# Auxiliary reverse lights



## jdsquire (Nov 19, 2015)

Ok guys....looking for good ideas for some extra reverse lighting. I've got a '99 Super Duty and want more light off the back. I want to go below the rear bumper but afraid to know em off or collect too much snow on em to be effective. I've looked at a few other rigs with em installed on a headache rack, but that seemed to light up more of the bed and not the ground behind where it's needed most. Any pics or ideas are appreciated.....tks


----------



## Plowin Dodge (Feb 11, 2009)

I picked up a set from amazon.


----------



## Randall Ave (Oct 29, 2014)

I don't think I got pics of it. We installed a Back Rack, lights on the rack. And lights under the bumper. Separate switches. Just used machine lights, cause there gonna get damaged eventually.


----------



## dieselss (Jan 3, 2008)

Start here 
http://www.plowsite.com/showthread.php?goto=newpost&t=164923


----------



## 1olddogtwo (Aug 6, 2007)

dieselss;2135671 said:


> Start here
> http://www.plowsite.com/showthread.php?goto=newpost&t=164923


Or

http://www.plowsite.com/showthread.php?t=159423&highlight=Rigid+flush+mounts


----------



## anteater6788 (Dec 8, 2005)

I made one that goes in the receiver hitch because I drive a truck for somebody else and didn't want it to be permanent. If it was my own truck I would build a new tailgate with a piece of 2x4x1/8" tubing across the bottom and expanded metal for the rest. That tubing would be big enough to mount four 6 1/2" backup lights in as well as some 2" strobes. Having the rest of the tailgate be expanded metal so you can see through it would be nice for backing up close to stuff.


----------



## peteo1 (Jul 4, 2011)

Could always mount them in the rear stake pockets of the bed. I've seen a few guys around here do that


----------



## JMHConstruction (Aug 22, 2011)

I picked up some cheap ones from harbor freight. I think they were about $15 before I used a 20% off coupon (they send them constantly). I figured I'd knock them off or back over something so I wanted something cheap. They're bright enough for what I wanted, although you may want brighter. I think they're 55w, maybe. One thing nice about the halogen compared to LED is that if they're on for a period of time it melted off the snow. I also wired mine with a different switch, that way I could have them on/reverse only/off. Easy to wire up, once I realized my mistake on the switch.


----------



## theplowmeister (Nov 14, 2006)

I use the same Harbor Freight lights. I to wonder about LED being able to melt the snow off themselves. My lights are wired to the backup lights (separate power use relay). Dont have to remember to switch on or off or blinding any one behind me.


----------



## Diesel Dan (Sep 8, 2012)

http://www.plowsite.com/showthread.php?t=165932


----------



## GMCHD plower (Nov 27, 2009)

Been discussed quite a bit, personally if it's my own truck I put them under the bumper, puts the light right where I want it. I usually don't have any issues with snow covering the LEDS unless I back through a tall windrow or something.


----------



## TJS (Oct 22, 2003)

http://www.plowsite.com/showthread.php?t=90123&highlight=hitch+light


----------



## Philbilly2 (Aug 25, 2007)

Just my 2 cents here... had a backrack with lights on it... hated the glare when plowing while it was snowing. Light was not focused to the back of the truck enough causing a glare from the flakes of snow.

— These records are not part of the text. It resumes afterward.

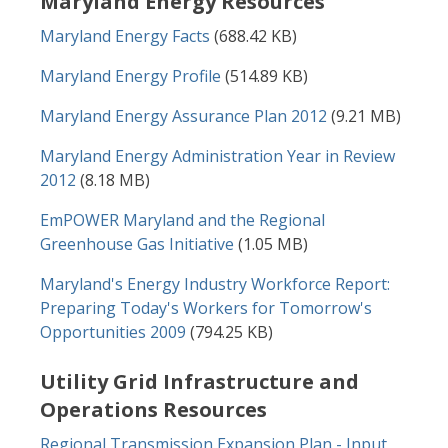
Maryland Energy Resources
Document
Maryland Energy Facts
(688.42 KB)
Document
Maryland Energy Profile
(514.89 KB)
Document
Maryland Energy Assurance Plan 2012
(9.21 MB)
Document
Maryland Energy Administration Year in Review
2012
(8.18 MB)
Document
EmPOWER Maryland and the Regional
Greenhouse Gas Initiative
(1.05 MB)
Document
Maryland's Energy Industry Workforce Report:
Preparing Today's Workers for Tomorrow's
Opportunities 2009
(794.25 KB)
Utility Grid Infrastructure and
Operations Resources
Document
Regional Transmission Expansion Plan - Input,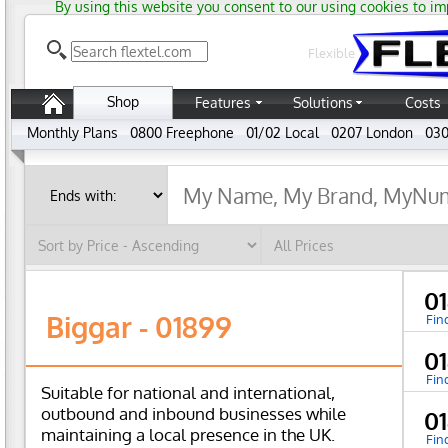
By using this website you consent to our using cookies to im
Flexible
Shop
Features
Solutions
Costs
Monthly Plans
0800 Freephone
01/02 Local
0207 London
030
0
Biggar - 01899
Fin
0
Fin
Suitable for national and international,
outbound and inbound businesses while
0
maintaining a local presence in the UK.
Fin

I have had tons of trucks with just regular Tractor Supply ag lights, then as LEDs became cheaper, LED's on them mounted on each side of the receiver... they have seldom let me down... dont back into piles and they will stay intact.


----------



## Precedence (Oct 3, 2008)

We just switch out stock reverse lights for LED bulbs with the highest lumens I can find and then we add the lights in the link just below the tail light on the body of the truck. Two per side with one facing straight back and one where the body curves so they are out 45 degrees from straight back.

http://www.ddmtuning.com/Products/DRL-PODs


----------



## leolkfrm (Mar 11, 2010)

think on the new beater ill hook 2 small lights by the receiver and connect them to the trailer wire feed..the oem trailer package has 3rd brake light and backup light feeds


----------